ACL not restricting data

Anubhav24 · ‎09-11-2023

Hi All,

I have a custom table which has table.none and table.* ACLs with custom roles to restrict access.

Now I want to show only those records to the logged in user if the user is part of the Assignment group on the record.

Created an ACL as table.* and in conditions mentioned assignment group is(dynamic) one of my groups, and added the role which is needed to give read/view access on the table.

Result : The records are not restricted and user is able to see other assignment group records as well of which user is not part of.

Tried debugging it all ACLs are being passed by the user.
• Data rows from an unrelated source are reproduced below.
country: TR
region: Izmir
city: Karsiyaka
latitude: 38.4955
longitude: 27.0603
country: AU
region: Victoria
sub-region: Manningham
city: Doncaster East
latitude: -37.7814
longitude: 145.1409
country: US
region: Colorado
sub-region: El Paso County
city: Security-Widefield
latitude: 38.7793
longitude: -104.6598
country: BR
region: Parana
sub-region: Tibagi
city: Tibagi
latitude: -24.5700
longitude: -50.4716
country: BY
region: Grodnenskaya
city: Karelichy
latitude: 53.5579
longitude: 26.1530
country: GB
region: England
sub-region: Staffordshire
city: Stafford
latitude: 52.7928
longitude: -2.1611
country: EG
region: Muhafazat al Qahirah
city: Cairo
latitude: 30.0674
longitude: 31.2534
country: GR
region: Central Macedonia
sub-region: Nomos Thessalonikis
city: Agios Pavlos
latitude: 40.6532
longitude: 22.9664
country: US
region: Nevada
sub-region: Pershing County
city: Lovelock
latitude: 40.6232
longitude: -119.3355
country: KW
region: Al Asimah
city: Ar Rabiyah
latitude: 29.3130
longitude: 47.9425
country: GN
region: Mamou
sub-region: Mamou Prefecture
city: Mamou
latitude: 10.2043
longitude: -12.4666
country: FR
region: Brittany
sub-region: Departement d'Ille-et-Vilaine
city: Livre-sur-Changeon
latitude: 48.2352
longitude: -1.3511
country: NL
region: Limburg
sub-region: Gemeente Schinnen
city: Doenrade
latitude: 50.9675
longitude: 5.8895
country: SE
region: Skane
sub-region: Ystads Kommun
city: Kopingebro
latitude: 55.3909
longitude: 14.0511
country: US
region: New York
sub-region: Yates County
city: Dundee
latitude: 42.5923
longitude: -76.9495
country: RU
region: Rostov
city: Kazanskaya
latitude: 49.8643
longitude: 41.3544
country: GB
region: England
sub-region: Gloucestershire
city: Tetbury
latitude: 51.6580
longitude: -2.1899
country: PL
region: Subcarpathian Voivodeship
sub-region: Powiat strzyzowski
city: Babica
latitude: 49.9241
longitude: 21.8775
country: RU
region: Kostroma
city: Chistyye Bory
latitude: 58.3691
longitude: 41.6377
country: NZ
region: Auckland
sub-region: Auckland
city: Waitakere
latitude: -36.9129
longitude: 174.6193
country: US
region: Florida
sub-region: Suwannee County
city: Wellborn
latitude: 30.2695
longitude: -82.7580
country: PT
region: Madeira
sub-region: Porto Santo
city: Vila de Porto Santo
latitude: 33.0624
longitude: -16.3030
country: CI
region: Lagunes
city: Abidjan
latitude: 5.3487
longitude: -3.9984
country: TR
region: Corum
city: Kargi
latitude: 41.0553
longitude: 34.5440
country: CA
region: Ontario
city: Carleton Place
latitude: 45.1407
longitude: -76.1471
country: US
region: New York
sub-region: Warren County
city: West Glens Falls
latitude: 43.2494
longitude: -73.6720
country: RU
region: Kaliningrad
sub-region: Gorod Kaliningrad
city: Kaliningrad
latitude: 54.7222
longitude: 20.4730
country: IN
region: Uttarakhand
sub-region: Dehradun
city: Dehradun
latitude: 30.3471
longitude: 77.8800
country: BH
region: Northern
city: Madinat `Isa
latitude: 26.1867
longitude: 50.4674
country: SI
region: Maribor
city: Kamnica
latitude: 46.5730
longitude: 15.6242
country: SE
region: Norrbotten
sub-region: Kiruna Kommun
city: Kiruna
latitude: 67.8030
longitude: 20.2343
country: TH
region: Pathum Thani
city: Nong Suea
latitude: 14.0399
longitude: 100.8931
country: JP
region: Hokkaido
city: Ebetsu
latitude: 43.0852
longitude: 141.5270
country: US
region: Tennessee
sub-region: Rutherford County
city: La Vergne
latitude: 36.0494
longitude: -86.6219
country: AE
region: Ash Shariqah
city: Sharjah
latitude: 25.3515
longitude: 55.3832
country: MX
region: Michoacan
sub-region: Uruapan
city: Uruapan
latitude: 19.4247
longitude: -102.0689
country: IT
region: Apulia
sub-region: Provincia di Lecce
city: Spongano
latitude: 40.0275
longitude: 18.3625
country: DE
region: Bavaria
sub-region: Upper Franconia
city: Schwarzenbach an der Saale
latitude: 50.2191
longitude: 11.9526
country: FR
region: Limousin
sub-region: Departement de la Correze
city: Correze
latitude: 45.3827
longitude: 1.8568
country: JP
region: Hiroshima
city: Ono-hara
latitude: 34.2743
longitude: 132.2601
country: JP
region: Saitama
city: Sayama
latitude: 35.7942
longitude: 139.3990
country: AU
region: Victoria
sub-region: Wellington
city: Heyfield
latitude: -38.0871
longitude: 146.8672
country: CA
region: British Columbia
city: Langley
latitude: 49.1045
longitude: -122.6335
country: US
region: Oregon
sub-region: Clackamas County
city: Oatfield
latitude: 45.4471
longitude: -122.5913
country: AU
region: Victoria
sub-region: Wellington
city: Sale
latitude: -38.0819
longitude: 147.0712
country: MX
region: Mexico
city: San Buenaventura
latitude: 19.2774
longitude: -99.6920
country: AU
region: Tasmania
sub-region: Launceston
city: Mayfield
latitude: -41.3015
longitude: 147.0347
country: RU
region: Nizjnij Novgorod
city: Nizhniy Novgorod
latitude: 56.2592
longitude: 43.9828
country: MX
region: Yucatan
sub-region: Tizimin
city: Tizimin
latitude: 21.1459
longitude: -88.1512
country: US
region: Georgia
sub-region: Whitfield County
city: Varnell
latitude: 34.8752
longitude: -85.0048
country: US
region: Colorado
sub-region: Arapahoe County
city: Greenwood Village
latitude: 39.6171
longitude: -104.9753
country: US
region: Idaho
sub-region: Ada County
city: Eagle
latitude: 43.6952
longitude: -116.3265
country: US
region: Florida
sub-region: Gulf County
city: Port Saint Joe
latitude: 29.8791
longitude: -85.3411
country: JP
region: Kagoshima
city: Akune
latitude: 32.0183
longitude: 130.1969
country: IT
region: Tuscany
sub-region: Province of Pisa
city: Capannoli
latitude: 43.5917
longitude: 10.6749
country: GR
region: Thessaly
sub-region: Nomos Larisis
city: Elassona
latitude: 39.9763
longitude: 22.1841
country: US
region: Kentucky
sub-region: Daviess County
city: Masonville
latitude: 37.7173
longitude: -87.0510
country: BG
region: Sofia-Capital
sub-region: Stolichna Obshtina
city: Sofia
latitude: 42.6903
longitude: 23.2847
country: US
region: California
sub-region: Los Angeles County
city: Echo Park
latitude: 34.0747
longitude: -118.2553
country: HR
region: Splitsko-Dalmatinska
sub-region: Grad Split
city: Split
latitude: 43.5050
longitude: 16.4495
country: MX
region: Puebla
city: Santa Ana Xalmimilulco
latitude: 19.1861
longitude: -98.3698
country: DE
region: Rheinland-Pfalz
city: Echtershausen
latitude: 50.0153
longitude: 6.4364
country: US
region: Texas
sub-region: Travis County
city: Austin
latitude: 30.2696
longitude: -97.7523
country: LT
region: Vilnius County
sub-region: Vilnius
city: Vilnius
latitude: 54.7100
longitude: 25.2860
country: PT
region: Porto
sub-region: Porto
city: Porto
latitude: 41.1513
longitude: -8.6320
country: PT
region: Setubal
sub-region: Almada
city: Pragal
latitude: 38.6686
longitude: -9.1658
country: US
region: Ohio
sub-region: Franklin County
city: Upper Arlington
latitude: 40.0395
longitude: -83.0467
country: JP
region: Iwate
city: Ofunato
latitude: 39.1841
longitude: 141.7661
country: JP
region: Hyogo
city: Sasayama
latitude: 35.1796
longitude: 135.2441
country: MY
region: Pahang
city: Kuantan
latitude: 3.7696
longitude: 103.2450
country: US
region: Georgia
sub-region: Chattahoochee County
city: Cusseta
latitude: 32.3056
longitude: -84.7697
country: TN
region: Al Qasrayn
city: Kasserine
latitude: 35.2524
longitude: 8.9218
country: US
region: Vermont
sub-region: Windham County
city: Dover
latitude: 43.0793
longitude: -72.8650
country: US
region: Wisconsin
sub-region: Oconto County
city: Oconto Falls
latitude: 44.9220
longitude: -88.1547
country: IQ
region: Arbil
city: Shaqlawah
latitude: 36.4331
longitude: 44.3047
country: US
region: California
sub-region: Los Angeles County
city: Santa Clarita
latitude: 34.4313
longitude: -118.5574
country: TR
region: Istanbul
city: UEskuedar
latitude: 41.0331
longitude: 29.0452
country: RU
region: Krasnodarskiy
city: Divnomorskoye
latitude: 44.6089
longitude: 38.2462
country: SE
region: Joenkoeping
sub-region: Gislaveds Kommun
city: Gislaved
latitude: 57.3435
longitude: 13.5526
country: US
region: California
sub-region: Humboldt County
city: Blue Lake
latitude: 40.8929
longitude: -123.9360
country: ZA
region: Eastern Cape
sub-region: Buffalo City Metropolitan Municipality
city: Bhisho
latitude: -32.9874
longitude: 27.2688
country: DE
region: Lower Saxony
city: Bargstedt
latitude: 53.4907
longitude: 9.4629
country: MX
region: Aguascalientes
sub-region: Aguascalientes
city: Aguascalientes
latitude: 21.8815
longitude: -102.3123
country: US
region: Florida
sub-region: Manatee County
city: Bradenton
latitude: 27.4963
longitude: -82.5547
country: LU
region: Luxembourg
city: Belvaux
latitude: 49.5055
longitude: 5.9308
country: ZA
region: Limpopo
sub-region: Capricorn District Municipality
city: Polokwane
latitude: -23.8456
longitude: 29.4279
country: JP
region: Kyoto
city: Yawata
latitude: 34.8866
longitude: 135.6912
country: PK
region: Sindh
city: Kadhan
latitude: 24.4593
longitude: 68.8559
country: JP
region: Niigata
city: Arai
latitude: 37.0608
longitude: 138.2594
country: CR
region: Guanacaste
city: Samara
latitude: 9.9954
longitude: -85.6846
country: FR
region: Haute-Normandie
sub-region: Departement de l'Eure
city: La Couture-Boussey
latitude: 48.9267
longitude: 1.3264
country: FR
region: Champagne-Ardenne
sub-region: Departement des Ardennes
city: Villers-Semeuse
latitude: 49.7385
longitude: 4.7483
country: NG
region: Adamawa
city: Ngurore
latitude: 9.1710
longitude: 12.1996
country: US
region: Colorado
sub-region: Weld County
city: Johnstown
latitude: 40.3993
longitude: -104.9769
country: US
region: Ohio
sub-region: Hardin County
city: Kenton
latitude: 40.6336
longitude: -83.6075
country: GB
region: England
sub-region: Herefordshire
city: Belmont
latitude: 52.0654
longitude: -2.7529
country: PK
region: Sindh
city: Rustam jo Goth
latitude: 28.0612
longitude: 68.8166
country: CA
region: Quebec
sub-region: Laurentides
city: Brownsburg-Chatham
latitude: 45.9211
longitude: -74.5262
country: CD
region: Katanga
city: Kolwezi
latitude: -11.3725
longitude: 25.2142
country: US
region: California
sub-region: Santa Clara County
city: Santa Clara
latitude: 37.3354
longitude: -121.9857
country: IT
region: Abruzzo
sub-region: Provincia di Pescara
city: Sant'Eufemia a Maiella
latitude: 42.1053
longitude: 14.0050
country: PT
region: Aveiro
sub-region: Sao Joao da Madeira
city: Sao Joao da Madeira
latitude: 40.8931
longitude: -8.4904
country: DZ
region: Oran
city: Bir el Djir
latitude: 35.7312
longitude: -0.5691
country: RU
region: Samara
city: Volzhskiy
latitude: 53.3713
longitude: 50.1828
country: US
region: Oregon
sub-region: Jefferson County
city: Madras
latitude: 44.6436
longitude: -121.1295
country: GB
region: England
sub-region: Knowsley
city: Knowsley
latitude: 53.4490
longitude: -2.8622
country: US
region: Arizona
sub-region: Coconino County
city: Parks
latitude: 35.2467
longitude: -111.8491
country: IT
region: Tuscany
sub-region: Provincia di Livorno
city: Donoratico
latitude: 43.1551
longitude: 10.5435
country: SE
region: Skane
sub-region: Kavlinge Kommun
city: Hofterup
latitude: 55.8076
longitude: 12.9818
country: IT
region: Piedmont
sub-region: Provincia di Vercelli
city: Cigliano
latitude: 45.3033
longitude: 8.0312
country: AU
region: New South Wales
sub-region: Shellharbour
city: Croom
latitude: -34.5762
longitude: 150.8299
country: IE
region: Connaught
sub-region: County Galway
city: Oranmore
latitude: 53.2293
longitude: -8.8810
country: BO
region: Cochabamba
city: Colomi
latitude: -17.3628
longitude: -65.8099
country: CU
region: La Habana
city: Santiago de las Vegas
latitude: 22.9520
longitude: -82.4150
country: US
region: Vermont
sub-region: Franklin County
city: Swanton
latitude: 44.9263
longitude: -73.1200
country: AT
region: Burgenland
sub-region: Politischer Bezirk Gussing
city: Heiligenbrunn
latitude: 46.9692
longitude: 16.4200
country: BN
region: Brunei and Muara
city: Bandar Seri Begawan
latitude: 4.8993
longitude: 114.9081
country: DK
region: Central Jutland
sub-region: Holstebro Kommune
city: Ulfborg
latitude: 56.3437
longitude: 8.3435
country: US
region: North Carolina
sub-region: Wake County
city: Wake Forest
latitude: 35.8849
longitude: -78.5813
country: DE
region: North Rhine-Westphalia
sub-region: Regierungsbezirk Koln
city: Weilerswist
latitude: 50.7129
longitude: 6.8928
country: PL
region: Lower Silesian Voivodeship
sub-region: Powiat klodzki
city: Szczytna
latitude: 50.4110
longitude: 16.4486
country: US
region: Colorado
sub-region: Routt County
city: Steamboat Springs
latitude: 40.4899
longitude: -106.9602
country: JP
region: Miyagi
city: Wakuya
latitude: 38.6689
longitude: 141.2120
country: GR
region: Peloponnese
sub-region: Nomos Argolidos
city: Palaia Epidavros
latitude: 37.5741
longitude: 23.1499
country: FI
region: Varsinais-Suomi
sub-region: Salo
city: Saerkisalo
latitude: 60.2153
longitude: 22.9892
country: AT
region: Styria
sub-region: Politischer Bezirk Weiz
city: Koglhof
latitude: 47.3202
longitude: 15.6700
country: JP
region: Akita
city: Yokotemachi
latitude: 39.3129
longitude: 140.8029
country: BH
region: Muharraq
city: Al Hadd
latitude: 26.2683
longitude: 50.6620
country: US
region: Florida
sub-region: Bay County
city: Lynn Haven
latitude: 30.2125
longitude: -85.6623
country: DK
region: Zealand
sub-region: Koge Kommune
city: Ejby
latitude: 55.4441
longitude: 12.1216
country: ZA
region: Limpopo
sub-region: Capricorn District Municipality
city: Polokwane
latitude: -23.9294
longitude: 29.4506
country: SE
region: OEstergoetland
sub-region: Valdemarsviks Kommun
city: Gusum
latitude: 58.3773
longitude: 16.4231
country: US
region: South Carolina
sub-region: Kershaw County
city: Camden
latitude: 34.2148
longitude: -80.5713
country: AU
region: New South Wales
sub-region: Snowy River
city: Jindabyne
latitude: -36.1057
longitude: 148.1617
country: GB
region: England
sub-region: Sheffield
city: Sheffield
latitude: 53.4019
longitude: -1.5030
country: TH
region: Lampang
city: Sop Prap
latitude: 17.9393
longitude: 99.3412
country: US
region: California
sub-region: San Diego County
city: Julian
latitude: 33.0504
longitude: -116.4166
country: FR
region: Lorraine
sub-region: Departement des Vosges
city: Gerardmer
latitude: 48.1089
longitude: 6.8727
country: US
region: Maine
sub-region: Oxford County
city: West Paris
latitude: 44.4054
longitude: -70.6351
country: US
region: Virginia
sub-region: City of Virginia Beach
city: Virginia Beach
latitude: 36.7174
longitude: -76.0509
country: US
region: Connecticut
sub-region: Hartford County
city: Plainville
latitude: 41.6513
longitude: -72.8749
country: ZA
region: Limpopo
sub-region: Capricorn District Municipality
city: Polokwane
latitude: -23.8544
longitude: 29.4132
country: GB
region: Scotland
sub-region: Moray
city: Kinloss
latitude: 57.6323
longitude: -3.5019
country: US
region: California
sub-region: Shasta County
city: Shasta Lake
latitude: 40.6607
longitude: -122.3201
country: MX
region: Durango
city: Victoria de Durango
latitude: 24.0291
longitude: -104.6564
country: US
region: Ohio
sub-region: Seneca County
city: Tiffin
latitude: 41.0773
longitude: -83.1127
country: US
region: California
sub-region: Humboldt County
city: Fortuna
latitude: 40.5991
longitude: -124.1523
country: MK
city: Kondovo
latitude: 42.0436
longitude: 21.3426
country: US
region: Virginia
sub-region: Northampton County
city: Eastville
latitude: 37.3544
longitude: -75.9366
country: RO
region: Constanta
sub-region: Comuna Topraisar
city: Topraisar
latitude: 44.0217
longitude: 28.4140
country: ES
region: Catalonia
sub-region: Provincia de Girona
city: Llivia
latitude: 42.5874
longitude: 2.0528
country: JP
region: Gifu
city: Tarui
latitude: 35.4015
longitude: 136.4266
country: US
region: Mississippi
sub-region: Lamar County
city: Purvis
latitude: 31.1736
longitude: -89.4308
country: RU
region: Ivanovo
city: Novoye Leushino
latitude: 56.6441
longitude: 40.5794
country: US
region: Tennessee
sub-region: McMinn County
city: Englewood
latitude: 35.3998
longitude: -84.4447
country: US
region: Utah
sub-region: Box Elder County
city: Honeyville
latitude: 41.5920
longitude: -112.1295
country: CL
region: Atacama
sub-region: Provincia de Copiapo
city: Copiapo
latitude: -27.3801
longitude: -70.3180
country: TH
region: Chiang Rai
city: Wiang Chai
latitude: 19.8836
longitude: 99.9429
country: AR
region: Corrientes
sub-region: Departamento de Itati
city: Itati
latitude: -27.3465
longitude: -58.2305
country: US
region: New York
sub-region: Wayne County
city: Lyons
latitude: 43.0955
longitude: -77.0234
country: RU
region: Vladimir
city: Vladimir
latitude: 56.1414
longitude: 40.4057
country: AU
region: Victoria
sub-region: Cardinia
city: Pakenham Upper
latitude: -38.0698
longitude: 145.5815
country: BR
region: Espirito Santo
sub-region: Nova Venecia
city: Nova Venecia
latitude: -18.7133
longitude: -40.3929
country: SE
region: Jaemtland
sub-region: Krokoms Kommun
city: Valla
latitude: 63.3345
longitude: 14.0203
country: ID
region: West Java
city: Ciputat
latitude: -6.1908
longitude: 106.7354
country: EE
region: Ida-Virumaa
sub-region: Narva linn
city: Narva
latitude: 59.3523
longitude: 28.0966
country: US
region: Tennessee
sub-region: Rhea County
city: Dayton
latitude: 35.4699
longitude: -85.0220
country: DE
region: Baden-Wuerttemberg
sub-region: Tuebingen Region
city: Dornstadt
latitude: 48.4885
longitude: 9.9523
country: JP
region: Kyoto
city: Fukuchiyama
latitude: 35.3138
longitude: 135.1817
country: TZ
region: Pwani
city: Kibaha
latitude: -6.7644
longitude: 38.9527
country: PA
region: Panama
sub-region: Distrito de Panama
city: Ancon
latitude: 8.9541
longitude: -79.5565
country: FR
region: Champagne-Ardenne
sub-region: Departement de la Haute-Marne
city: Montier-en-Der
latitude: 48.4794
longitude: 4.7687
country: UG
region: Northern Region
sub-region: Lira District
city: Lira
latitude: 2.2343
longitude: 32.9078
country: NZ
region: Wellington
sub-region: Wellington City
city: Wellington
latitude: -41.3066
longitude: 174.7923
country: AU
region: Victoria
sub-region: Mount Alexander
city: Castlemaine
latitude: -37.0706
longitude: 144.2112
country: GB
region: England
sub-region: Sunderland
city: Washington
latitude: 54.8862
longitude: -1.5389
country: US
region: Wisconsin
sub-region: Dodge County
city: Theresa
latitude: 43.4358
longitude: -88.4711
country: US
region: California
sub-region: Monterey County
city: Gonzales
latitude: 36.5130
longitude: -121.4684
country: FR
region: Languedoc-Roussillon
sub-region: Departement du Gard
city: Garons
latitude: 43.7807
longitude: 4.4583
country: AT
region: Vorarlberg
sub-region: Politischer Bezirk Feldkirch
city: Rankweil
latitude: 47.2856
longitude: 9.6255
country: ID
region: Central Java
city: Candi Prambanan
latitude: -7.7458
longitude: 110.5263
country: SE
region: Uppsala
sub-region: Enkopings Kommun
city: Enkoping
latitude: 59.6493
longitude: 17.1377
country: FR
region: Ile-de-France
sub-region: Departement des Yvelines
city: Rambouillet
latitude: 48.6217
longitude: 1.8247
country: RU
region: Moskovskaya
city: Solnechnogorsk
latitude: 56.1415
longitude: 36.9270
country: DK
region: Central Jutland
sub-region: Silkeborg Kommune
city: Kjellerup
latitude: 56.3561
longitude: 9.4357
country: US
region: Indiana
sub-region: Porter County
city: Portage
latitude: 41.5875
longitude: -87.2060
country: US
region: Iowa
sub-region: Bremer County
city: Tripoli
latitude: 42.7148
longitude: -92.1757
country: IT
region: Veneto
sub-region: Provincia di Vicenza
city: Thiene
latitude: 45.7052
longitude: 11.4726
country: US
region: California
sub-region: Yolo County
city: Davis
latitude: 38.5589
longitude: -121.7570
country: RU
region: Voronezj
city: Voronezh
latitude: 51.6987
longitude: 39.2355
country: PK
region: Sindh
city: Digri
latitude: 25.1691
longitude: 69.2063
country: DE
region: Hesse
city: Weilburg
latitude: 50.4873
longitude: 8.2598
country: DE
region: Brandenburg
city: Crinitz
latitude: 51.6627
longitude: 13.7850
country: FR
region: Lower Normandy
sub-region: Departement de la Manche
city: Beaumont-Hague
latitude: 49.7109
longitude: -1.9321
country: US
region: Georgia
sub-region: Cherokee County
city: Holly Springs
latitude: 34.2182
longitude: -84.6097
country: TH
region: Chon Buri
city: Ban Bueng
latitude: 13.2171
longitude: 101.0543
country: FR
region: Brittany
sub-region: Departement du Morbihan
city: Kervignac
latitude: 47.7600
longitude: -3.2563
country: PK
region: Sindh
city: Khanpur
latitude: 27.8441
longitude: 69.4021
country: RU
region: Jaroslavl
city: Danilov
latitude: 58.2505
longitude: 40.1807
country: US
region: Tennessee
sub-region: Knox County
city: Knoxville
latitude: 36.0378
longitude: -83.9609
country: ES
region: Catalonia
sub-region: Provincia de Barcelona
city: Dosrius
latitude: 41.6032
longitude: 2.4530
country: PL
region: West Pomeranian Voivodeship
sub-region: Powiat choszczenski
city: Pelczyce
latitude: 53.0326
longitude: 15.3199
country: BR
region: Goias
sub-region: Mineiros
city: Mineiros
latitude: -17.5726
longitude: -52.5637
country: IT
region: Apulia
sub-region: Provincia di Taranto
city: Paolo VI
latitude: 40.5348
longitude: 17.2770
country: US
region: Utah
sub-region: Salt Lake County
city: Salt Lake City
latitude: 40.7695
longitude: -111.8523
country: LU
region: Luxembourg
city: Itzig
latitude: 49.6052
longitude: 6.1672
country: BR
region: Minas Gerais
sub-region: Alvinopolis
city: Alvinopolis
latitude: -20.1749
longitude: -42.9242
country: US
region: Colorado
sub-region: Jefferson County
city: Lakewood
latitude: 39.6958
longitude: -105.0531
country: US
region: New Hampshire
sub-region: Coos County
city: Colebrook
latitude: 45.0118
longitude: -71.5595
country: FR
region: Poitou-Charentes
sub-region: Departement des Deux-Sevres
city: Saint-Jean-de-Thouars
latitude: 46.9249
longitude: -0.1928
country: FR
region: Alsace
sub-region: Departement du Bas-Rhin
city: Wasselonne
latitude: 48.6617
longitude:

Should I write the condition in the script tab ? Going to try this next.

Siva Jyothi M · ‎09-11-2023

Hi @Anubhav24,

You can modify the existing ACL, but this will change the access to all the roles in the ACL.

Mark this answer as correct and helpful if it solves your issue.

Regards,

Siva Jyothi.

Anubhav24 · ‎09-11-2023

Exactly but what the best in this case to resolve this situation , to create a new ACL is that a solution but that is being overridden I think.

How do we solve this situation ? Do you have any solution to this ?

Siva Jyothi M · ‎09-11-2023

Hi @Anubhav24,

The existing ACL has 4 roles in it, are you looking for restricting the data relevant to their assignment groups for all the 4 roles?

If you are restricting the data for all the 4 roles, you can modify the existing ACL.

Suppose, if you are looking for only 1 role, remove the 1 role from the existing ACL and create a new ACL with this one role for restricting the data.

Mark this answer as correct and helpful if it solves your issue.

Regards,

Siva Jyothi.

Manisha Reddy K · ‎09-11-2023

Hi @Anubhav24 ,

You can also write a before query business rule instead of ACL and it works.

Performance is also good. Mark this as helpful if it helps.